PD-0016 - Tumor budding in colorectal cancer with regards to mismatch repair status – prognostic value?

Date 27 June 2014
Event World GI 2014
Session Poster discussion session III – Endoscopy
Topics Colon Cancer
Rectal Cancer
Translational Research
Presenter M. Karlberg
Citation Annals of Oncology (2014) 25 (suppl_2): ii5-ii13. 10.1093/annonc/mdu164
Authors M. Karlberg1, P. Ragnhammar1, C. Lenander1, D. Edler2, M. Hallström1
  • 1Karolinska Institute Department of Oncology-Pathology, Stockholm/SE
  • 2Department of Molecular Medicine and Surgery, Karolinska University Hospital Solna, Stockholm/SE

Abstract

Introduction

Tumor budding is considered an adverse prognostic factor in colorectal cancer (CRC). A poorer prognosis is also observed in CRC patients with a proficient mismatch repair (pMMR) status. The aim of this study was to assess tumor budding in pMMR versus deficient mismatch repair (dMMR) in CRC.

Methods

Tumor budding was retrospectively examined using immunohistochemistry with pan-cytokeratin MNF-116 staining in the primary tumor from 134 patients with stage II and stage III CRC with known MMR status.
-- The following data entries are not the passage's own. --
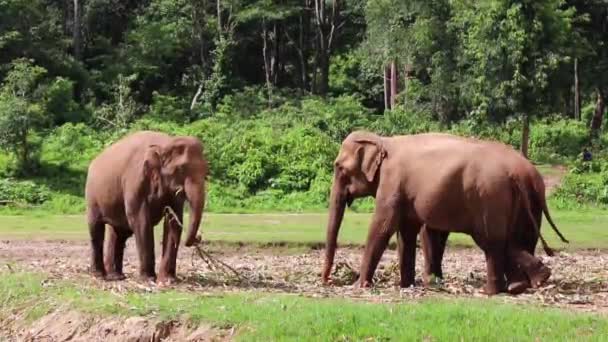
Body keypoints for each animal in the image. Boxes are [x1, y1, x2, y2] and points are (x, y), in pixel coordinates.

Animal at [84, 130, 209, 284]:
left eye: (206, 171)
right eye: (180, 169)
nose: (198, 238)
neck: (166, 143)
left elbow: (173, 222)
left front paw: (167, 280)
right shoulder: (135, 180)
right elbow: (141, 221)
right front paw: (148, 279)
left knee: (119, 233)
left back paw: (116, 276)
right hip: (92, 196)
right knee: (96, 229)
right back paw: (99, 275)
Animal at [324, 130, 568, 296]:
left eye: (338, 167)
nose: (326, 281)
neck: (383, 140)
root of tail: (518, 173)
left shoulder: (392, 182)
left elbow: (382, 227)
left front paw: (358, 286)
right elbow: (407, 232)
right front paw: (407, 285)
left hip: (490, 197)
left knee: (492, 242)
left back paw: (495, 290)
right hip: (526, 201)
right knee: (515, 240)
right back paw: (526, 283)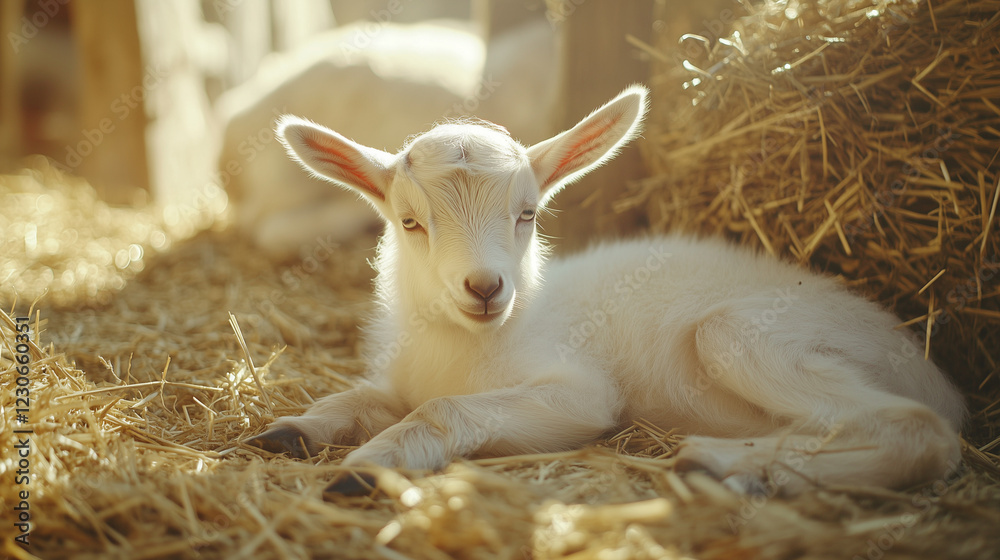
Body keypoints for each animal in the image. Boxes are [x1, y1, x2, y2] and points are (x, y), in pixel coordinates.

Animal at [249, 85, 965, 495]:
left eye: (528, 213)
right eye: (409, 221)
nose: (486, 288)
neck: (472, 343)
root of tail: (944, 381)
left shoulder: (580, 392)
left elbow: (443, 410)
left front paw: (366, 466)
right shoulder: (398, 379)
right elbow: (356, 398)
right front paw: (289, 432)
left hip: (745, 333)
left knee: (914, 429)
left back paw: (733, 468)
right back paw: (726, 464)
The patients were included in an adjuvant Nordic trial between 1991 and 1996 randomly assigned to either surgery or surgery plus adjuvant 5-Fluorouracil (5-FU)-based chemotherapy. A total of 29 patients with tumors classified as dMMR status that had developed recurrence or distant metastases (dMMR/Met+) were matched according to age, gender, stage and treatment to 33 patients with dMMR status that had no recurrence or metastases (dMMR/Met-), 42 patients with pMMR status and no recurrence or metastases (pMMR/Met-) and 30 patients with pMMR and recurrence or distant metastases (pMMR/Met+). Assessment of tumor budding with MNF-116 staining was done by two independent investigators (MK, CL) counting at x20 magnification the number of tumor buds at the invasive tumor margin. Using quartile cut-offs the degree of budding was categorized into low-grade and high-grade tumor budding.

Results

In the entire study population we found median budding to be 5 and the range 0-35 (SD ± 6). There was substantial agreement between the two investigators (MK and CL) on the presence of tumor budding p < 0.001, r = 1.0. In the lower quartile cut-off of 3 a tendency to high-grade tumor budding (≥3) was seen in the pMMR groups (Met+ and Met-) compared to the dMMR groups (Met+ and Met -) (p = 0.09) and in the subgroup pMMR/Met- compared to dMMR/Met- (p = 0.09). Using the median cut-off of 5 and upper quartile cut-off of 10 a higher percentage of high-grade tumor budding (≥5 and ≥10) was only found in the subgroup dMMR/Met+ compared to pMMR/Met+ (72% vs 40%, p = 0.01 and 45% vs 17%, p = 0.02, respectively). Regardless of cut-off used no survival advantage was observed in the entire cohort for the low-grade tumor budding group compared to the high-grade group.

Conclusion

In this study a significant higher number and grade of tumor budding was observed in the dMMR/Met+ group. This suggests that tumor budding could provide more accurate prognostic information for patients with a dMMR status and aid in the clinical decision of adjuvant chemotherapy especially in Stage II CRC patients.